- [Supplied text]:

+---+

Politics & Government

Outside groups dominating California election spending this year

WASHINGTON — A pro-life group ponied up $31.58 on Monday to support San Joaquin Valley congressional candidate Jeff Denham.

It was a drop in the bucket, but the bucket is getting bigger.

So-called independent expenditures are soaring this year, buoyed by Supreme Court rulings. The result shapes political campaigns within California and well beyond.

"It comes from both parties," Modesto-based political consultant Mike Lynch said Thursday. "Independent expenditures, in their myriad forms, are utilized by right wingers, left wingers and the special interests of every industry."

Outside groups, apart from party campaign committees, have already spent more than $75 million on federal races this year. This will escalate quickly in the final month of the 2010 campaign.

Some campaign spending by outside groups is both modest and transparent, like the National Right to Life Committee's pro-Denham newspaper ad.

Denham is currently a Republican state senator from Atwater. He's heavily favored to win the 19th Congressional District, which stretches from Modesto to Fresno via the Sierra Nevada.

Another Valley candidate, Republican Andy Vidak, likewise received the benefit of a pro-life ad valued at $31.58, records show. Vidak is challenging Rep. Jim Costa, D-Fresno.

The more competitive the race, the greater the outside spending.

On Thursday, an anti-abortion group called the Susan B. Anthony List reported pumping $50,000 into a television ad against Democratic Sen. Barbara Boxer.

Not that Boxer is defenseless. Planned Parenthood reported spending $29,944 on Friday for a mailer supporting the veteran Democratic senator, while the California Nurses Association spent $16,102 on pro-Boxer phone banks.

Still other outside spending efforts combine ambition with a cloak of secrecy.

A Washington-based group called American Principles in Action, for instance, has reported spending $107,919 on behalf of Boxer's GOP opponent, Carly Fiorina. The group itemizes expenses for the Federal Election Commission; reporting, for instance, an $890 bill paid in September to the Lexington Plaza Hotel in Stockton.

+---+

- [List of tasks]:
a - Reproduce the campaign spending article word for word from "WASHINGTON — A" to "the 2010 campaign.".
b - List every organization that the campaign spending article names as spending money for or against a candidate.
Work only from the article.

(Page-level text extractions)
+---+

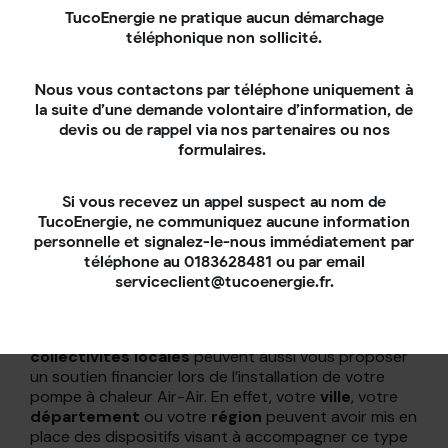
fournisseurs d’énergie
TucoEnergie ne pratique aucun démarchage
téléphonique non sollicité.
Les entreprises du secteur de l’énergie ont
aujourd’hui l’obligation d’encourager et de soutenir
Nous vous contactons par téléphone uniquement à
les particuliers dans leurs
travaux d’efficacité
la suite d’une demande volontaire d’information, de
énergétique
. Ce principe repose sur un dispositif
devis ou de rappel via nos partenaires ou nos
encadré par l’État : les
Certificats d’Économies
formulaires.
d’Énergie
(CEE). C’est pour cette raison qu’elles
peuvent vous proposer une prime énergie lors de
l’installation d’un nouveau système de chauffage
Si vous recevez un appel suspect au nom de
performant, comme la pompe à chaleur Air-Air.
TucoEnergie, ne communiquez aucune information
personnelle et signalez-le-nous immédiatement par
Les aides des collectivités
téléphone au 0183628481 ou par email
serviceclient@tucoenergie.fr.
locales pour une PAC Air-Air
En fonction de votre situation géographique, les
collectivités locales
peuvent aussi vous proposer
un soutien financier lors de l’installation de votre
pompe à chaleur Air-Air. En effet, votre
ville
, votre
département
ou votre
région
peuvent avoir mis en
place des dispositifs visant à accompagner ce type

+---+

- [Answers given]:
a -
WASHINGTON — A pro-life group ponied up $31.58 on Monday to support San Joaquin Valley congressional candidate Jeff Denham.

It was a drop in the bucket, but the bucket is getting bigger.

So-called independent expenditures are soaring this year, buoyed by Supreme Court rulings. The result shapes political campaigns within California and well beyond.

"It comes from both parties," Modesto-based political consultant Mike Lynch said Thursday. "Independent expenditures, in their myriad forms, are utilized by right wingers, left wingers and the special interests of every industry."

Outside groups, apart from party campaign committees, have already spent more than $75 million on federal races this year. This will escalate quickly in the final month of the 2010 campaign.

b -
National Right to Life Committee
Susan B. Anthony List
Planned Parenthood
California Nurses Association
American Principles in Action